Socialme schrieb:gibt es dazu Quellen? oder ist das deine persönliche Meinung?
Ja, sogar mehrere:
"16,9 % unter den AfD-Wählern befürworten eine rechtsautoritäre Dikatatur", Tabelle 8, Seite 56
Quelle:
https://www.slu-boell.de/sites/default/files/importedFiles/2025/01/09/leipziger-autoritarismus-studie-2024-vereint-im-ressentiment-autoritaere-dynamiken-und-rechtsextreme-einstellungen.pdfOder auch hier (Seite 8):
Die Befürwortung einer rechtsautoritären Diktatur, etwa der Wunsch nach einem Führerstaat oder einer völkischen Gemeinschaft ohne Parteienpluralität, findet sich vor allem unter den Anhängern der AfD (Abb.12). Mit rund 17% ist die manifeste Zustimmung zwar nur bei jedem sechsten AfDAnhänger anzutreffen, doch ist der Ruf nach einer rechtsautoritären Diktatur in diesem Milieu offenkundig bedeutsam – und zwar nur in diesem Milieu. Der Abstand zu allen anderen Parteien ist groß. Das Wählermilieu von CDU/CSU und Linkspartei ist mit jeweils 2,7% durch diese Wünsche geprägt, bei den anderen Parteien liegt der Wert noch niedriger.
Quelle:
https://efbi.de/files/efbi/pdfs/Policy%20Paper/2025_1_Policy%20Paper.pdfDass nicht alle AfD-Wähler Demokratiefeinde oder Rechtsextremisten sind, ist unbestritten. Es gibt aber durchaus Umfragen, die gerade unter AfD-Anhängern eine deutlich höhere Zustimmung zu autoritären bzw. demokratiekritischen Positionen zeigen.
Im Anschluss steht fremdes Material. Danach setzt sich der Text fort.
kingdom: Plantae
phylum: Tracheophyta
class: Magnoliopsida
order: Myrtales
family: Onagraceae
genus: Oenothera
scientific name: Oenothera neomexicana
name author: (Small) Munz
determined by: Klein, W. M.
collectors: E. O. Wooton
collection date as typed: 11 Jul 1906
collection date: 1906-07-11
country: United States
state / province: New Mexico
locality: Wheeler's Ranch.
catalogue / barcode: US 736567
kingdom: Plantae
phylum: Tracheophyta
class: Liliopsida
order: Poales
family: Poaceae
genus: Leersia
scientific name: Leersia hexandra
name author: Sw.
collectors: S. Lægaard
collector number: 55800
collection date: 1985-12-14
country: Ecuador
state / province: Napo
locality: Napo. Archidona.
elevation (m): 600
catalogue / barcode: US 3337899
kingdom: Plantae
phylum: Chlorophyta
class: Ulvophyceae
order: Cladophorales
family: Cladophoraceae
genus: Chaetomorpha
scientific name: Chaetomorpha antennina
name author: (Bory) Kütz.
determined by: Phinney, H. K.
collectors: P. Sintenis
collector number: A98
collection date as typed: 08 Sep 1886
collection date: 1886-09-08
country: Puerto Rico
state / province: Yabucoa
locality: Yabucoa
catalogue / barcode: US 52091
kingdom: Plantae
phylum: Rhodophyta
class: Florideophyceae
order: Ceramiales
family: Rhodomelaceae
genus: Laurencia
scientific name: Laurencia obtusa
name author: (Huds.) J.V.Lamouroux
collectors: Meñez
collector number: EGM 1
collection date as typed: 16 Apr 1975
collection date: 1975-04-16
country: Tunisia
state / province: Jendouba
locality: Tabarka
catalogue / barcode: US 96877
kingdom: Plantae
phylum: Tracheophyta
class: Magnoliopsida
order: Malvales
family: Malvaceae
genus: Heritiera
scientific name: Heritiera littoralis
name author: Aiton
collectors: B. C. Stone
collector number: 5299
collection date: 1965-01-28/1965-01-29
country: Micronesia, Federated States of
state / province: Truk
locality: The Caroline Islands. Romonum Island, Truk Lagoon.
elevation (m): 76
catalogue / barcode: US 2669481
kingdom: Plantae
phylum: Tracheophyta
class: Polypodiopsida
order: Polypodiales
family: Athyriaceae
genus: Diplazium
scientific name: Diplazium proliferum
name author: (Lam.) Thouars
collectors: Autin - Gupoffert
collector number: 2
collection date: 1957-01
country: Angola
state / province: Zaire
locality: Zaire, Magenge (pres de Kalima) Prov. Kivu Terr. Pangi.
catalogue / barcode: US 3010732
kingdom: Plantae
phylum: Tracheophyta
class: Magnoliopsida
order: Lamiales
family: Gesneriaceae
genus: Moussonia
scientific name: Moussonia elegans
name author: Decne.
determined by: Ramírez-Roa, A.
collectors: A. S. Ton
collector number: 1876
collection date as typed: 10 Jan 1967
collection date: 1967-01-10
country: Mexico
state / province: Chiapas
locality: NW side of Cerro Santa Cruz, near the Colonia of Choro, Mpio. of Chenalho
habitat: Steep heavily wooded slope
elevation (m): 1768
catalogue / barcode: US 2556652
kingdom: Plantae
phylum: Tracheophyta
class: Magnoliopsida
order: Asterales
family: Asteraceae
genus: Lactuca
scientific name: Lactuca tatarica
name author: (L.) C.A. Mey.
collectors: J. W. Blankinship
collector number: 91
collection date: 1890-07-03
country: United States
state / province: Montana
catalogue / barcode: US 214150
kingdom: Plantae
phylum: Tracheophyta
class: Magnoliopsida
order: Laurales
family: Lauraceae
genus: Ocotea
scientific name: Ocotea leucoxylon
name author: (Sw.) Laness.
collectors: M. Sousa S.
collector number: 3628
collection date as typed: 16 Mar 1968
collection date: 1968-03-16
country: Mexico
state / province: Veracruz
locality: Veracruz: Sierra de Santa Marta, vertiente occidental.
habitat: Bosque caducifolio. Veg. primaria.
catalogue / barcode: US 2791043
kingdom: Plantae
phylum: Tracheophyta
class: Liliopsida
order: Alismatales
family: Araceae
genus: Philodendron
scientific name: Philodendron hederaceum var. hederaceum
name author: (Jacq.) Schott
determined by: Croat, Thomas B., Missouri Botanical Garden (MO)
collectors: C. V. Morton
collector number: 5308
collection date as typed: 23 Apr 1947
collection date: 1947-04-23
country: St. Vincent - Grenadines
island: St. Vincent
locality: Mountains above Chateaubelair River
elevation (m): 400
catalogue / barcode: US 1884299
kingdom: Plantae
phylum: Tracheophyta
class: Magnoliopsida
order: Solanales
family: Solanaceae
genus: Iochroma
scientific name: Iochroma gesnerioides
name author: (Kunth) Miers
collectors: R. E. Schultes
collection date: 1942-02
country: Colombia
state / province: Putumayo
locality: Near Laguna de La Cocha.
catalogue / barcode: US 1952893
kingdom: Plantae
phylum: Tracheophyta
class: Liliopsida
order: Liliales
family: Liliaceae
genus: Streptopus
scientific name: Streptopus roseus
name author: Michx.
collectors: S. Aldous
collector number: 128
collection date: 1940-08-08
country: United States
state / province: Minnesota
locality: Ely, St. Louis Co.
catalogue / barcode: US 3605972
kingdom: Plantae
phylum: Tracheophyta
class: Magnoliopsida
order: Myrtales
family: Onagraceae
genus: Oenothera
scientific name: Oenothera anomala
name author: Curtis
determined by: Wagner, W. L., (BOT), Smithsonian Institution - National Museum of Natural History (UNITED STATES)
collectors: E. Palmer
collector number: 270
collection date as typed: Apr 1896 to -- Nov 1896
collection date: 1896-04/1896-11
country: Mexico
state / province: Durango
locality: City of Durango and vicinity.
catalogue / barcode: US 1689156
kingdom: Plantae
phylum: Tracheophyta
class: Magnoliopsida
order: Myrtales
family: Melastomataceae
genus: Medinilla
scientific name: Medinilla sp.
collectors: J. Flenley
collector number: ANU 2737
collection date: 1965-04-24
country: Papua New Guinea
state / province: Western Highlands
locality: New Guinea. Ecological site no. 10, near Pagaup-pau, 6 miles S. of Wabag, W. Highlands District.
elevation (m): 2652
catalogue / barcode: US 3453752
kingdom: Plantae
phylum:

Das bedeutet natürlich nicht, dass mit einer AfD-Regierung automatisch am nächsten Tag die Demokratie abgeschafft wäre. Aber ich finde schon, dass man sich anschauen darf, wie demokratisch bzw. autoritär Teile der AfD-Wählerschaft und auch die Partei selbst eingestellt sind. Dazu gibt es ja durchaus entsprechende Umfragen.
Socialme schrieb:klar, so wie in dem angeblich autoritären Ungarn, ach da war doch was, Orban ist doch auf ganz demokratischem Wege abgewählt worden und hat den Wahlverlust auch anerkannt? Mist, da hat die Schwarzmalerei nicht wirklich funktioniert und die Horrorszenarien um Ängste zu Schüren. Ich denke, das klappt mittlerweile nicht mehr. Anstatt die Opostion wie im Mittelalter zu Verfolgen, hätte man sich darauf konzentrieren können, was dem Bürger wichtig ist. Aber das scheint die etablierten Parteien dann doch eher wenig zu interessieren. DAS beunruhigt dich in einem demokratischen System natürlich überhaupt nicht.
Und bei Ungarn würde ich dir sogar teilweise zustimmen: Orbán wurde demokratisch abgewählt und hat das Ergebnis akzeptiert. Das zeigt zumindest, dass die ganzen Warnungen nicht bedeutet haben, dass Ungarn plötzlich eine Diktatur war, in der Wahlen keine Rolle mehr spielen.
Aber daraus folgt für mich trotzdem nicht, dass die Kritik an Orbáns Regierungsführung damit widerlegt wäre. Auch in einer Demokratie kann eine Regierung beispielsweise unabhängige Institutionen schwächen, Medien beeinflussen oder die politischen Spielregeln zu ihren Gunsten verändern. Genau solche Entwicklungen wurden Ungarn ja durchaus vorgeworfen bzw. dokumentiert.
Deshalb finde ich auch die Aussage, die „Horrorszenarien“ hätten sich nicht bewahrheitet, etwas zu pauschal. Man müsste schon sagen, welches Horrorszenario gemeint ist. Dass Orbán irgendwann demokratisch abgewählt werden konnte, beweist jedenfalls nicht, dass es während seiner Regierungszeit keine problematischen Entwicklungen in Richtung einer illiberalen Demokratie gegeben hat.